Align numerical precision Excel 2013 and R

最后都变了- 提交于 2021-02-08 04:47:38

问题


It is a rather broad question, but I replicated an Excel model in R. R produces almost the same results as excel, but there is always a slight % deviation in the range of 10^-8. I assume this is due to numerical precision. The model uses only basic arithmetic operations. My question would be: is there a simple way to force R to use the same numerical precision as Excel?


回答1:


Probably not. R always uses double-precision (i.e., 8-byte) floating point, and and it seems that's also what Excel uses.

It is indeed mildly surprising that the results are not identical if you're only doing simple arithmetic, but note that even changing the sequence of arithmetic operations can change the results (i.e., floating-point arithmetic is not associative: (a+b)+c != a+(b+c), so if arithmetic is done left-to-right, a+b+c != c+b+a). It's probably impossible to even know what Excel is doing under the hood, although this (which may? only apply to Excel 2003) states points at which Excel deviates from the IEEE 754 standard used by R and most other numerical programs.
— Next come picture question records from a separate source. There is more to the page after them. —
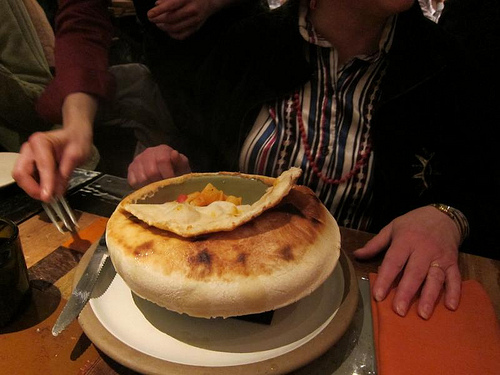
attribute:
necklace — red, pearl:
[297, 67, 409, 195]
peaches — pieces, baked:
[155, 178, 263, 215]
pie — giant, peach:
[102, 170, 349, 327]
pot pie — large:
[104, 166, 341, 319]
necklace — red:
[254, 31, 379, 187]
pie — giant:
[107, 160, 344, 335]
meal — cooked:
[95, 151, 350, 370]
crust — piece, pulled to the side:
[131, 159, 311, 243]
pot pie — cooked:
[125, 158, 327, 322]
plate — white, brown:
[80, 238, 353, 369]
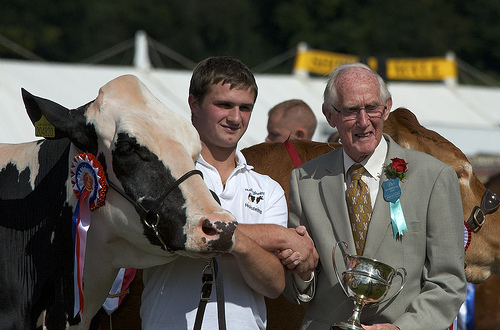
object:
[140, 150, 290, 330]
shirt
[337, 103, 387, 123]
eyeglasses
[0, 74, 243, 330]
cow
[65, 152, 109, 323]
ribbon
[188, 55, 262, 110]
hair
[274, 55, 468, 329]
man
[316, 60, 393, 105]
hair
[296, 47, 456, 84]
banner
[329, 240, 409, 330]
trophy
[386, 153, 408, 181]
rose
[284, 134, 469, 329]
coat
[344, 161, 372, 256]
tie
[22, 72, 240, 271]
head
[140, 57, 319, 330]
boy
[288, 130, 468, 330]
suit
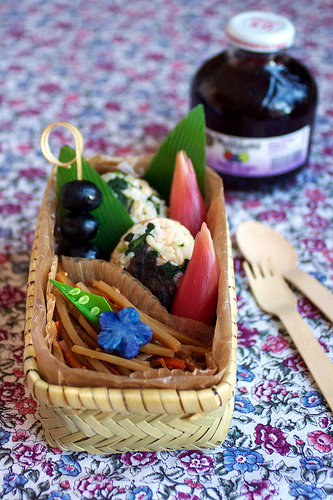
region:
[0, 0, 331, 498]
the tablecloth is flowered pink and blue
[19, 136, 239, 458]
a wicker basket on the tablecloth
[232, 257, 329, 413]
a fork on the tablecloth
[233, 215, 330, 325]
a spoon on the table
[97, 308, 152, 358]
a blue flower in the basket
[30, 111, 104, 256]
olives on a stick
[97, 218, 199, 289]
a rice ball in the basket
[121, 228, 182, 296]
a green leaf on the rice ball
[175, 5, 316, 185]
a bottle on the table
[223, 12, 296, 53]
the bottle lid is white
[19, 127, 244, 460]
a wicker basket on table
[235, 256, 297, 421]
a fork of plastic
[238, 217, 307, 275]
a fork of plastic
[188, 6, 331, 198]
a bottle with juice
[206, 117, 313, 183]
label on a bottle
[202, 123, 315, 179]
label is white and purple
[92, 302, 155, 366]
a blue flower in basket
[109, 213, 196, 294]
a ball with a flower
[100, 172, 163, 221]
a ball with a flower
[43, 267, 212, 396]
brown sticks on basket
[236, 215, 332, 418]
Spoon and fork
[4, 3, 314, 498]
Tablecloth with blue and purple flowered pattern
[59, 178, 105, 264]
Three black olives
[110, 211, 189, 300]
Rice ball wrapped in sea weed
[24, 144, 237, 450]
Lunch basket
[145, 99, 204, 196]
Decorative piece of green plastic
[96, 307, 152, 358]
Blue flower shaped item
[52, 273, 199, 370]
Sliced and pickled vegetables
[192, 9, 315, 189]
Bottle of vitamin drink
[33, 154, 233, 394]
Brown wax paper lining of basket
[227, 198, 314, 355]
a spoon and fork on the table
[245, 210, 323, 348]
the utensils are made of wood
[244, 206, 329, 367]
the utensils are tan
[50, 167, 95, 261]
olives on a stick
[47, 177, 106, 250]
the olives are black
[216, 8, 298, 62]
the bottle cap is white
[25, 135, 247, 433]
the food is in a basket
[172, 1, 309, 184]
a bottle of juice on the table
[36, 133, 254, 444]
a basket of food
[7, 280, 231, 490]
a brown wicker basket of food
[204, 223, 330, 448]
a fork on the table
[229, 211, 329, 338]
a spoon on the table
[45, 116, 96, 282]
black olives on a stick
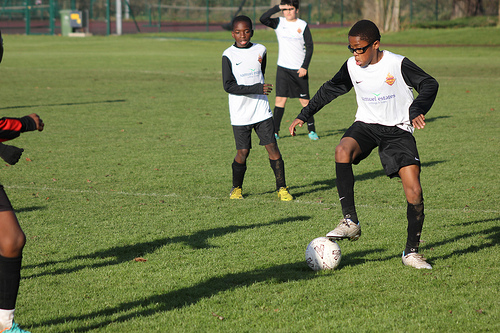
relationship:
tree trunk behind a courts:
[451, 0, 492, 30] [0, 9, 499, 332]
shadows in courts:
[55, 214, 292, 326] [0, 9, 499, 332]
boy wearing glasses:
[288, 19, 440, 268] [347, 41, 381, 53]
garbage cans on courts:
[54, 4, 93, 39] [6, 9, 244, 40]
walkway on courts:
[1, 17, 361, 37] [9, 7, 496, 322]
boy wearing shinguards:
[288, 19, 440, 268] [402, 199, 426, 256]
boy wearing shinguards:
[288, 19, 440, 268] [333, 158, 358, 223]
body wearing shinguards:
[221, 15, 294, 201] [265, 152, 287, 190]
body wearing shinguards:
[221, 15, 294, 201] [230, 157, 248, 189]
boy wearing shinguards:
[258, 0, 320, 141] [270, 102, 285, 132]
You might be able to get exact equality by working up from simple to more complex examples, seeing where the divergence occurs, and rearranging your computations to avoid the problem, but unless this equality is extremely important to you/worth investing a lot of effort, you may be better off testing for approximate equality.

It's conceivable that export to CSV is losing precision (e.g. see here).